You can see that it calls to VAR, which are really small numbers:

>>> talib.VAR(data)
array([           nan,            nan,            nan,            nan,
       2.00000002e-10, 2.00000004e-10, 2.00000003e-10, 2.00000004e-10,
       2.00000003e-10, 2.00000004e-10, 2.00000003e-10, 2.00000003e-10,
       2.00000002e-10, 2.00000002e-10, 2.00000001e-10, 2.00000003e-10,
       2.00000002e-10, 2.00000005e-10, 2.00000002e-10, 2.00000002e-10,
       2.00000003e-10, 2.00000004e-10, 2.00000004e-10, 2.00000003e-10,
       2.00000003e-10, 2.00000005e-10, 2.00000004e-10, 2.00000003e-10,
       2.00000004e-10, 2.00000003e-10, 2.00000003e-10, 2.00000001e-10,
       2.00000002e-10, 2.00000004e-10, 2.00000003e-10, 2.00000003e-10,
       2.00000003e-10, 2.00000003e-10, 2.00000003e-10, 2.00000003e-10,
       2.00000002e-10, 2.00000004e-10, 2.00000001e-10, 2.00000001e-10,
       2.00000000e-10, 2.00000001e-10, 2.00000000e-10, 2.00000001e-10,
       2.00000001e-10, 2.00000004e-10, 2.00000002e-10, 2.00000001e-10,
       2.00000001e-10, 2.00000000e-10, 2.00000001e-10, 2.00000000e-10,
       1.99999999e-10, 2.00000001e-10, 1.99999997e-10, 1.99999997e-10,
       1.99999998e-10, 1.99999998e-10, 1.99999998e-10, 1.99999998e-10,
       1.99999998e-10, 2.00000001e-10, 1.99999998e-10, 1.99999999e-10,
       1.99999998e-10, 1.99999998e-10, 1.99999997e-10, 1.99999997e-10,
       1.99999997e-10, 1.99999999e-10, 1.99999998e-10, 1.99999998e-10,
       1.99999998e-10, 1.99999998e-10, 1.99999997e-10, 1.99999997e-10,
       1.99999997e-10, 1.99999999e-10, 1.99999997e-10, 1.99999997e-10,
       1.99999996e-10, 1.99999997e-10, 1.99999996e-10, 1.99999994e-10,
       1.99999994e-10, 1.99999997e-10, 1.99999995e-10, 1.99999994e-10,
       1.99999994e-10, 1.99999994e-10, 1.99999993e-10, 1.99999994e-10,
       1.99999995e-10, 1.99999997e-10, 1.99999995e-10, 1.99999995e-10,
       1.99999996e-10])

And if you look further at the code in ta_STDDEV.c, you can see this:

      for( i=0; i < (int)VALUE_HANDLE_DEREF(outNBElement); i++ )
      {
         tempReal = outReal[i];
         if( !TA_IS_ZERO_OR_NEG(tempReal) )
            outReal[i] = std_sqrt(tempReal);
         else
            outReal[i] = (double)0.0;
      }

So, if you look at the definition of TA_IS_ZERO_OR_NEG, you can see where the "small numbers" issue comes up:

ta_func/ta_utility.h
259:#define TA_IS_ZERO_OR_NEG(v) (v<0.00000001)
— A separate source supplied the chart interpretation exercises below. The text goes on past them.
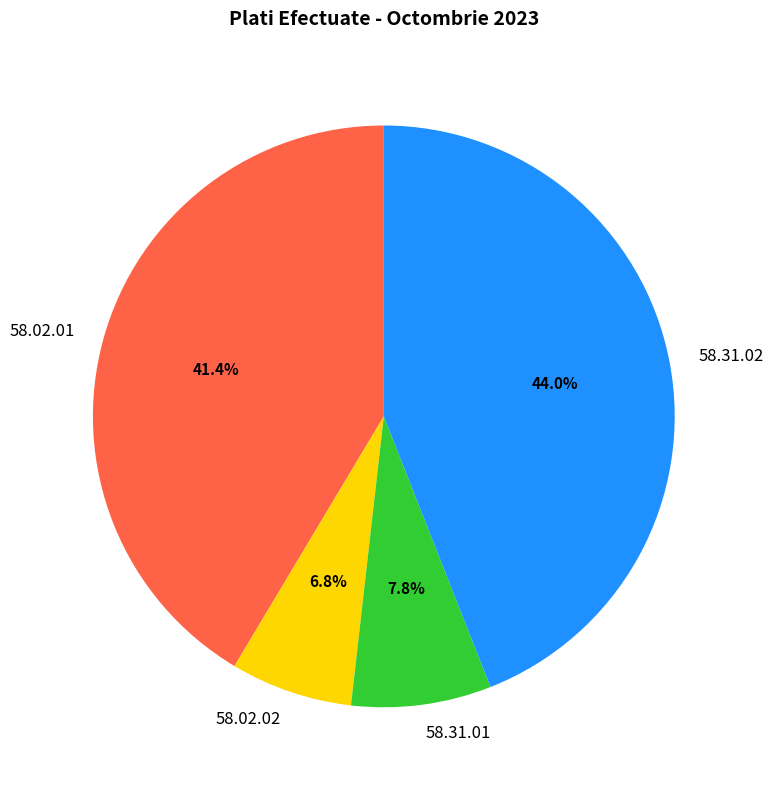

To the nearest percent, what is the difference between the largest and smallest slice percentages?

37%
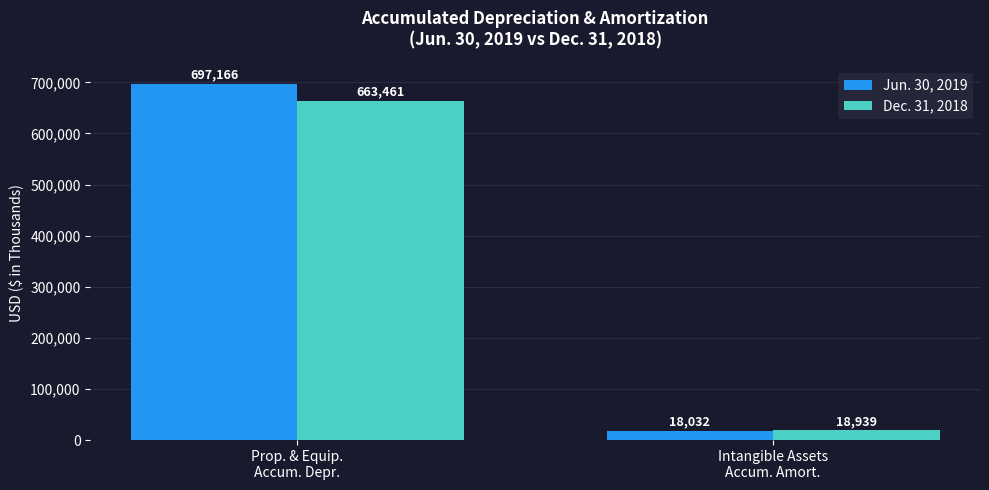

The value of Dec. 31, 2018 at Prop. & Equip.
Accum. Depr. is 1163988. True or false?

False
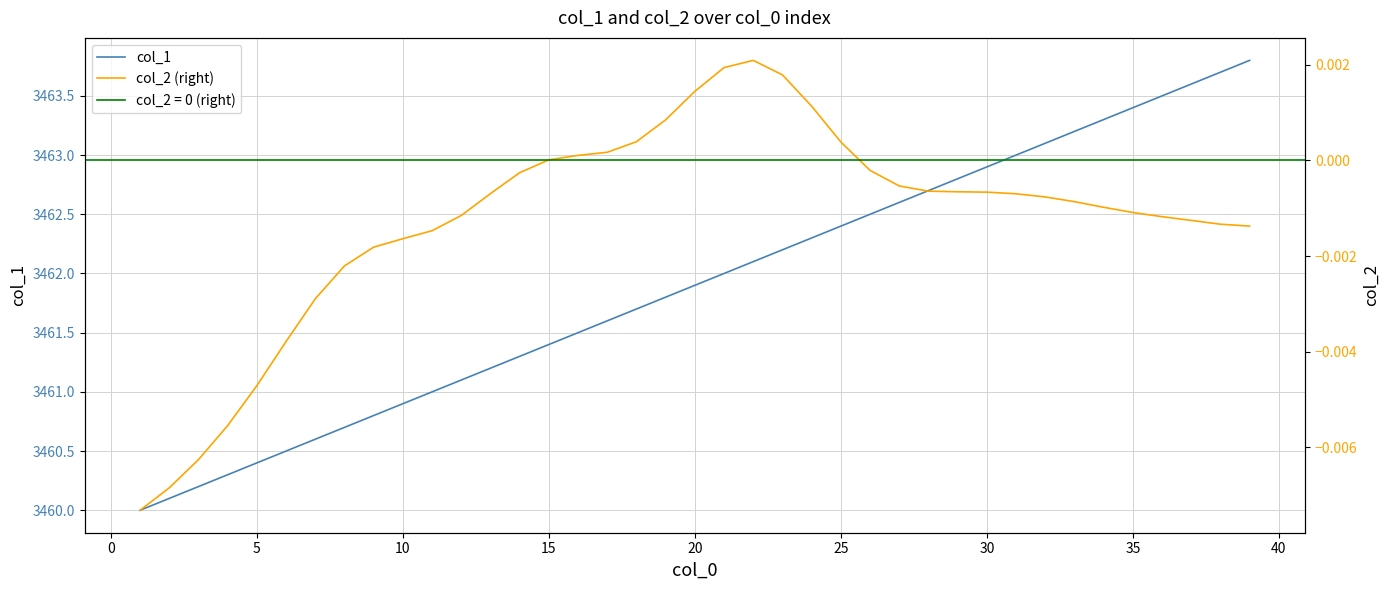

List the series in order of their overall mean, highest first.

col_1, col_2 (right)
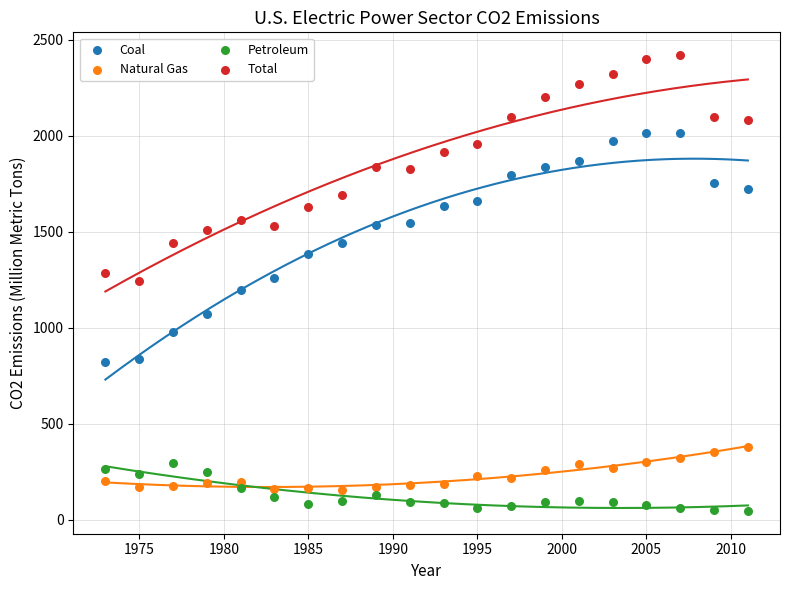

Which series reaches the minimum Y coordinate?

Petroleum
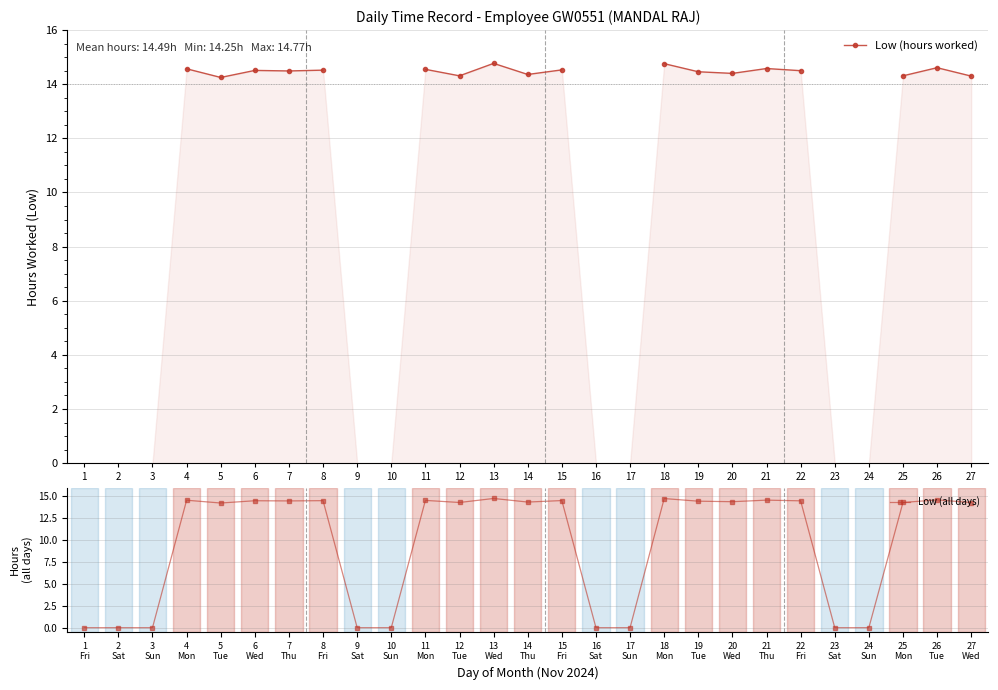

The Low (hours worked) series shows nan at 3. True or false?

False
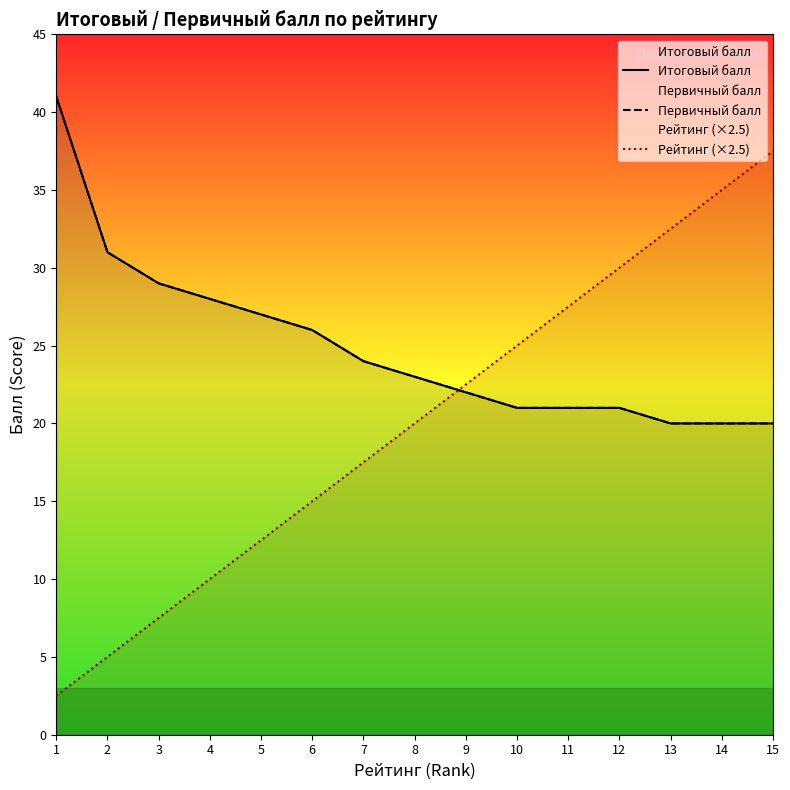

At which category is the sum across all series the highest?

1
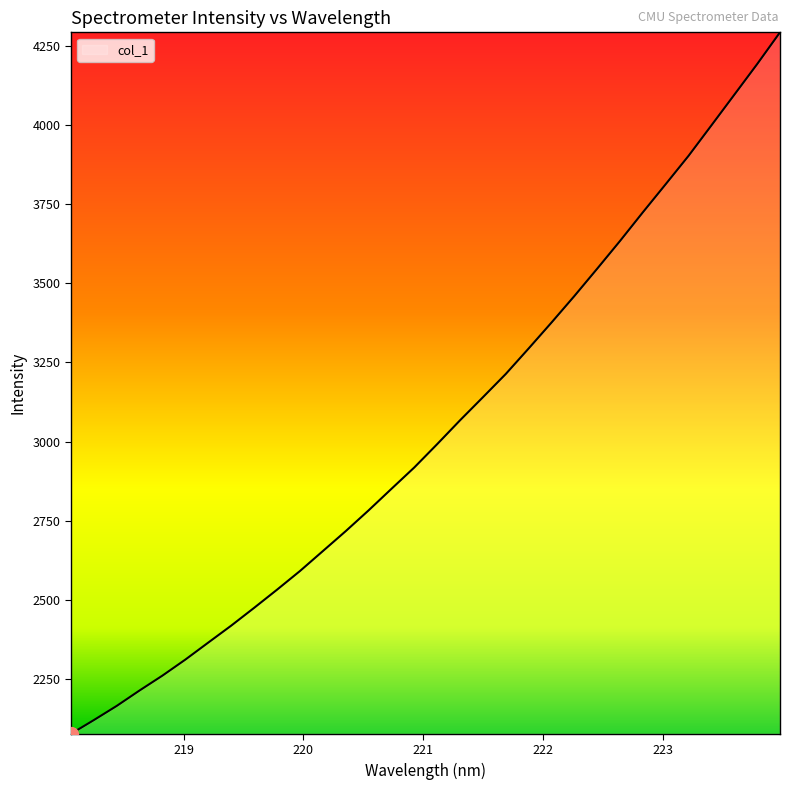

What is the greatest value displayed?

4293.0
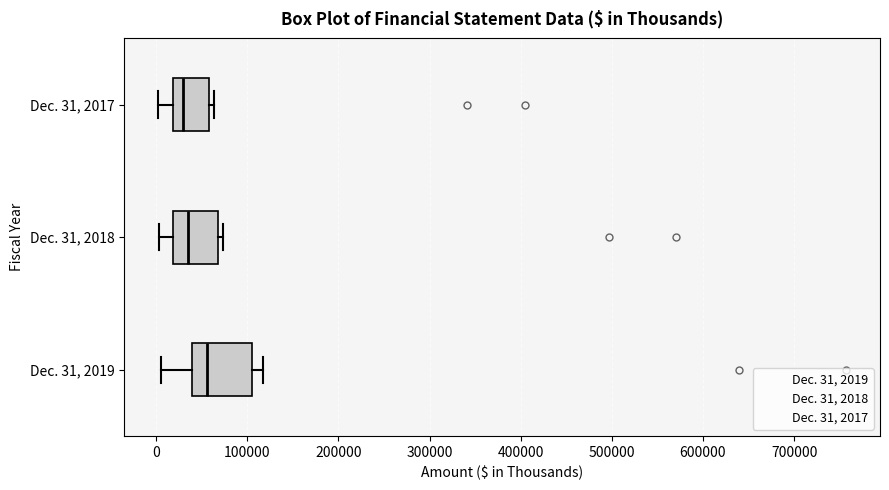

Reading bottom to top, transcribe this box plot: for each box, give where its median line is, the range the box spans, and where its two whiskers end, as read against the x-axis. The values are not printed on the chart, so give them approximately, as read against the axis.

Dec. 31, 2019: median 60000, box 40000 to 110000, whiskers 0 to 120000
Dec. 31, 2018: median 30000, box 20000 to 70000, whiskers 0 to 70000 (just right of the box's right edge)
Dec. 31, 2017: median 30000, box 20000 to 60000, whiskers 0 to 60000 (just right of the box's right edge)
So, basically your numbers are all really close together in a way that the underlying C library thinks is too small precision (for some reason that I don't know since I've never talked to the author, maybe they had to work with small precision floats or something).

Your workaround is probably to either change TA_IS_ZERO_OR_NEG and recompile the underlying library, or fudge your data up and then down:

import numpy
import talib

data = numpy.arange(0.08, 0.081, 0.00001, dtype=float)

bbands = talib.BBANDS(data * 1000, timeperiod=10, nbdevup=2, nbdevdn=2, matype=0)
bbands = [b / 1000 for b in bbands]

I'm not sure if there's anything else I can or should be doing here... sorry!